Most presidential elections were not like they way they are now. They’d count the votes and announce them over the radio, or print them in the newspaper, or scrawl the winner’s name in a public square.

They didn’t have a Magic Wall and if they did they would have dunked it until it drown.

The results to the 2012 Presidential Election, a campaign that seemed to be running for about three of the four years the term takes, cannot possibly live up to its billing.

It’s still largely a television event, though Twitter moved the action along more than ever.

I watched mostly on CNN because I was at a party and couldn’t keep switching back and forth to any one of six different networks. But watching just one clued me in on its lapses – all about countdown clocks to the next inconsequential state result, going to reporters at empty party events, who had nothing to say, the general lack of interviews.

They’d go to commercials but pretend they weren’t by keeping the scoreboard on the bottom part of the screen and some sort of security cam on some returns party.

There were more of those things where they post vote totals while in fine print we see it’s only  percent of the vote. Whenever it seemed even, Wolf Blitzer would bellow “You can’t get any closer than that!”

Even when they called a state for one candidate or the other, Blitzer would say something about waiting until the real votes coming in. I was waiting for the real reporting to come in.

When the moment came that Obama won Ohio, and thus the whole ball of wax, CNN wasn’t really picking it up. They had been slow to announce states for candidates all night, and this time the reporter at Obama’s big rally tried to explain why her crowd was cheering. “They get excited when they see themselves on TV,” she said.
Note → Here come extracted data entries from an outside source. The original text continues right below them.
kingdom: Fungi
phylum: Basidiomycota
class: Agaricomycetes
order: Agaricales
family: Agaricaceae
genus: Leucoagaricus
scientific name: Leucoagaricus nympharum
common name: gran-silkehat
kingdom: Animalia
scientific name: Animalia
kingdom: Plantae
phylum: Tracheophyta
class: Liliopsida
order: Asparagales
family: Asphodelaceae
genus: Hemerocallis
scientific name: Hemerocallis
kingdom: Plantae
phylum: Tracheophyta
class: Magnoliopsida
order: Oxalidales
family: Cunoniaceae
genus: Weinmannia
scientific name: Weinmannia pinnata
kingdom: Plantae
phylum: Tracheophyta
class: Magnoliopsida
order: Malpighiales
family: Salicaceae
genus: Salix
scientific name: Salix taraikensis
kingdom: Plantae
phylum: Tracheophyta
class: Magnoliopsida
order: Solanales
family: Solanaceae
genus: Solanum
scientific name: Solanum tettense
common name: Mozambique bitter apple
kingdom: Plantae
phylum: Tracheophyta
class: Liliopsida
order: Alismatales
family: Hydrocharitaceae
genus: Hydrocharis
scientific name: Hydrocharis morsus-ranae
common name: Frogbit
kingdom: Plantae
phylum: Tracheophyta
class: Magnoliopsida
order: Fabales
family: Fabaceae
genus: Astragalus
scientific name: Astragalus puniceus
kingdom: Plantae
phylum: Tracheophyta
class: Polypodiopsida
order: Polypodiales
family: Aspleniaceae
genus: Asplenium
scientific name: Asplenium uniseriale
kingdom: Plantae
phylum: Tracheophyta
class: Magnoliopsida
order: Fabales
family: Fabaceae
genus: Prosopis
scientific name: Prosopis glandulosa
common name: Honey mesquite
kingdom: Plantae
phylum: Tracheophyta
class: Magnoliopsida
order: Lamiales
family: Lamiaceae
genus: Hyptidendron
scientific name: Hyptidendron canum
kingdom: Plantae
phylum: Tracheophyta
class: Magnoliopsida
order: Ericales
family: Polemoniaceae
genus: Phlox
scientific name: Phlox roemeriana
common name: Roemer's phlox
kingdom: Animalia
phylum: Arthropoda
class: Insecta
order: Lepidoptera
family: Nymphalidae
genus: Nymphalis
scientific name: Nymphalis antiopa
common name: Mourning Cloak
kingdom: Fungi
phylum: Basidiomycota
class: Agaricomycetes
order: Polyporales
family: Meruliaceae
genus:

Actually, MSNBC had called Ohio for Obama and thus called the race. CNN picked up on that a couple of minutes later.

The mood at Fox News was on a downward spiral toward inevitable loss all night, their hatred for Romney was starting to reach the levels it had during the primaries. But Karl Rove, the political dirty tricks man, who is some sort of analyst without portfolio, was having none of it. Ohio wasn’t settled, he alone was saying.

How much power does Rove have at Fox News? He made Megyn Kelly go to the Decision desk to demand an explanation. He wouldn’t allow Ohio to fall.

On Twitter, a forum seemingly named for such a twit, Donald Trump was just about calling for armed revolution. The short-fingered vulgarian who failed to have any influence in the election was now being criminally bad sport.

This bad reporting seemed to have the effect of keeping Romney from conceding until about an hour later, but he did.

That pushed the Obama victory speech until 1:40 a.m. and he spoke til 2, full of those kinds of big dreams and ideas that first made him a national figure.